■ TASK OBJECTIVE: Locate the line that contains "発送日・在庫表記について", then copy it and all later lines of the data below exactly, through the last one.

■ EXTRACTED RECORDS:
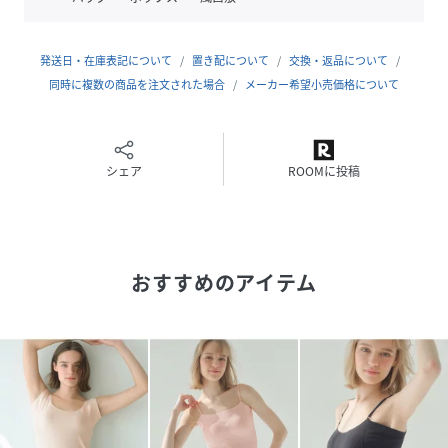
い。たて方向によく伸びるリブ生地。
・ワキ・背中の汗取りパッドに、抗菌防臭機能もある透湿防
水布を使用。湿気を通すのでムレにくく、雑菌によるイヤな
発送日・在庫表記について
置き配について
交換・返品について
ニオイの発生を抑える。
同時に複数の商品を注文された場合
メーカー希望小売価格について
【機能】
・ワキの下＆背中に、吸水速乾の共生地２枚で防水布を挟ん
だ、３層構造の汗取りパッド付き。汗をキャッチしつつ、表
シェア
ROOMに投稿
側への汗のしみ出しを防ぐ。
・胸元を覆わない分涼しいオープンバストタイプ。目的や好
みに応じ、お手持ちのブラの上または下に重ねて着用可能。
・ブラの下に重ねると、ワイヤーのアタリ軽減や胸元中心部
おすすめのアイテム
の汗取りにも。
・ワキ汗をしっかりキャッチできるよう、袖下を長く伸ばし
た形。
・後ろ側のネックラインはやや高めで、背中の汗を広範囲に
キャッチ。
・ブランドネームや品質表示を左裾内側にプリント。ラベル
の縫い付けがないため肌ざわりがスムーズ。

■ RESPONSE:
発送日・在庫表記について
置き配について
交換・返品について
ニオイの発生を抑える。
同時に複数の商品を注文された場合
メーカー希望小売価格について
【機能】
・ワキの下＆背中に、吸水速乾の共生地２枚で防水布を挟ん
だ、３層構造の汗取りパッド付き。汗をキャッチしつつ、表
シェア
ROOMに投稿
側への汗のしみ出しを防ぐ。
・胸元を覆わない分涼しいオープンバストタイプ。目的や好
みに応じ、お手持ちのブラの上または下に重ねて着用可能。
・ブラの下に重ねると、ワイヤーのアタリ軽減や胸元中心部
おすすめのアイテム
の汗取りにも。
・ワキ汗をしっかりキャッチできるよう、袖下を長く伸ばし
た形。
・後ろ側のネックラインはやや高めで、背中の汗を広範囲に
キャッチ。
・ブランドネームや品質表示を左裾内側にプリント。ラベル
の縫い付けがないため肌ざわりがスムーズ。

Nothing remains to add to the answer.